Neither of us really stood a chance, and I don’t know how anyone expected us to turn out any different to how we did, considering what we had to manage as little kids. He was an incredibly gifted tattoo artist and graffiti writer, and was recently a father to a beautiful boy. He overdosed and died on June 21st 2020 in the middle of me making this and it broke me in a way I didn’t think possible – I have in no way come to terms with losing him like that and I don’t think I ever will. After he passed, I was defeated. I was in the crematorium toilets at his funeral literally on my knees sniffing lines and in tears praying for help. Those times are indescribable. A few weeks after that is when I managed to have my moment of surrender and get the help I needed. So this work and the rest of my life is dedicated to his memory, my beautiful boy. Trauma really does fucking hurt.
What do you want people to feel when they watch the film?

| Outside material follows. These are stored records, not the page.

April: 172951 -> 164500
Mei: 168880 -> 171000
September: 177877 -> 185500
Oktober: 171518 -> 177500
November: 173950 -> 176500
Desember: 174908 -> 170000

I want people to cry! [Laughs]. No, I don’t really know to be honest. I want people to feel hopeful, because that’s how I feel about it. I want it to evoke emotion and to take whatever they want from it. If people can relate to similar childhoods or similar patterns, or people hear a bit of their story in what I’m saying, then that’s great. As that’s how you start a conversation and conversations, as simple as they are, can be the line between life and death. I’ve had very close friends kill themselves because they felt they couldn’t talk about their problems and thats very fucking sad. It’s so important to normalize discussing things like domestic abuse, mental health and try to show the next generation the way.
So, what’s next?
Staying clean and painting. I always painted and now I’ve had a studio for about a year. This year I’m doing a show of my studio work. I want it to be more than an art show though, and more of a glimpse into who I am and, through that, give people an insight into the detailed view of men’s mental health and addiction issues. I’m also writing a feature film. I’ve had an idea for over a decade now, but I’ve never acted on it. Through making this film and the book I no longer see limits to how I should express myself anymore, I’ve realized the power in handing my life over to a power greater than myself on a daily basis. The universe has plans that are bigger than me, that’s for certain.